> [WORK REQUEST] Go through the data below and copy it exactly, skipping every picture.

── SUPPLIED MATERIAL ──

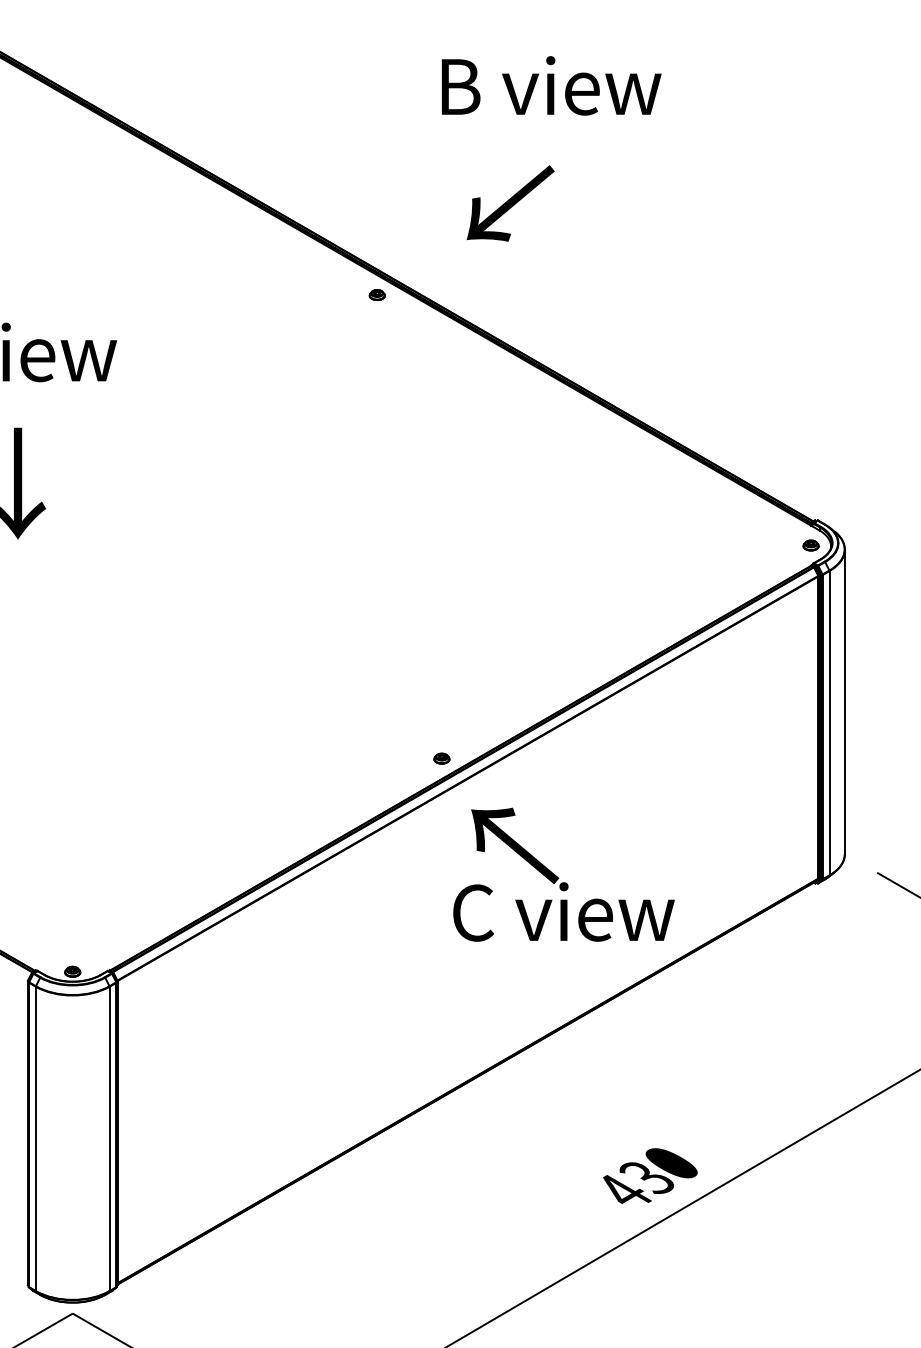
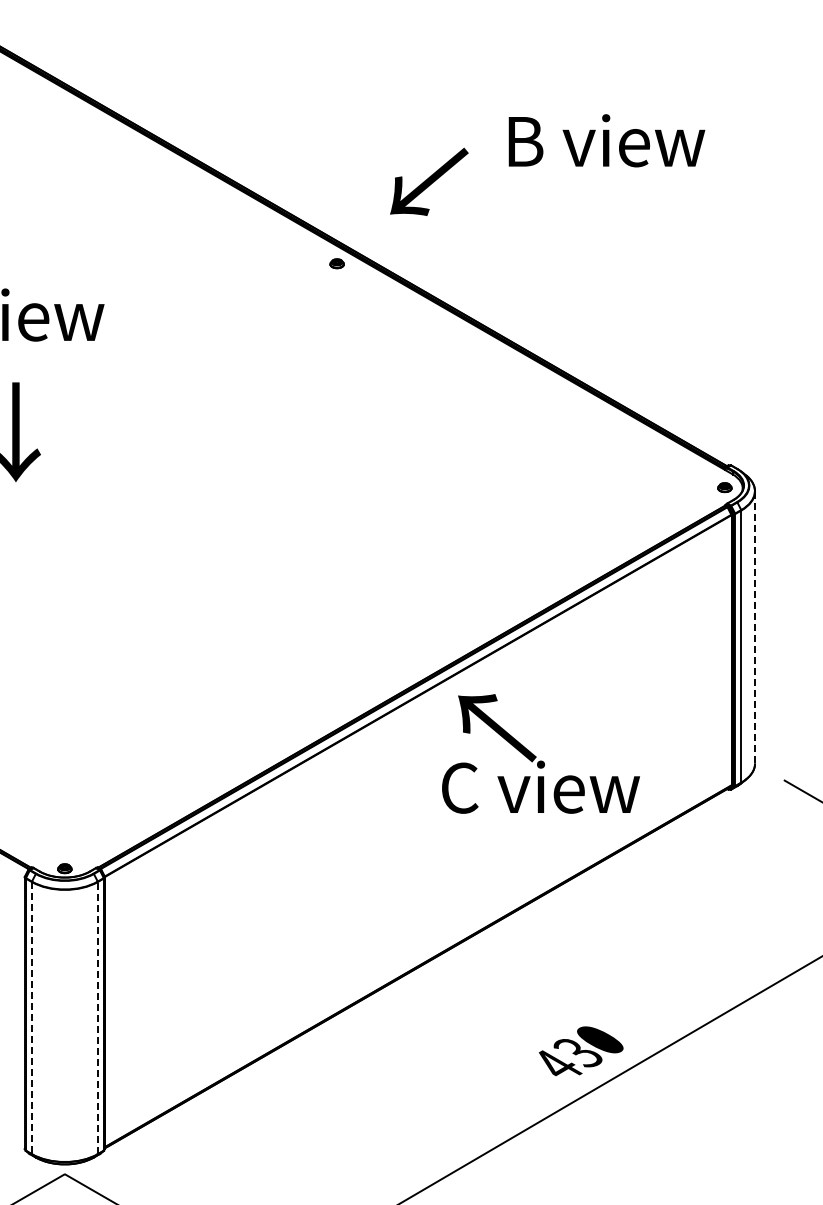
text: (551, 85) -> (606, 140), moved
text: (510, 203) -> (429, 181), moved
line: (845, 700) -> (755, 626), solid -> dashed
part: (441, 757) -> (394, 677), removed
text: (563, 874) -> (540, 753), moved
line: (109, 1138) -> (97, 1017), solid -> dashed
line: (35, 1139) -> (31, 1018), solid -> dashed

───

> [ANSWER FOR THIS EXERCISE]
text: (551, 85) -> (606, 140), moved
text: (510, 203) -> (429, 181), moved
line: (845, 700) -> (755, 626), solid -> dashed
part: (441, 757) -> (394, 677), removed
text: (563, 874) -> (540, 753), moved
line: (109, 1138) -> (97, 1017), solid -> dashed
line: (35, 1139) -> (31, 1018), solid -> dashed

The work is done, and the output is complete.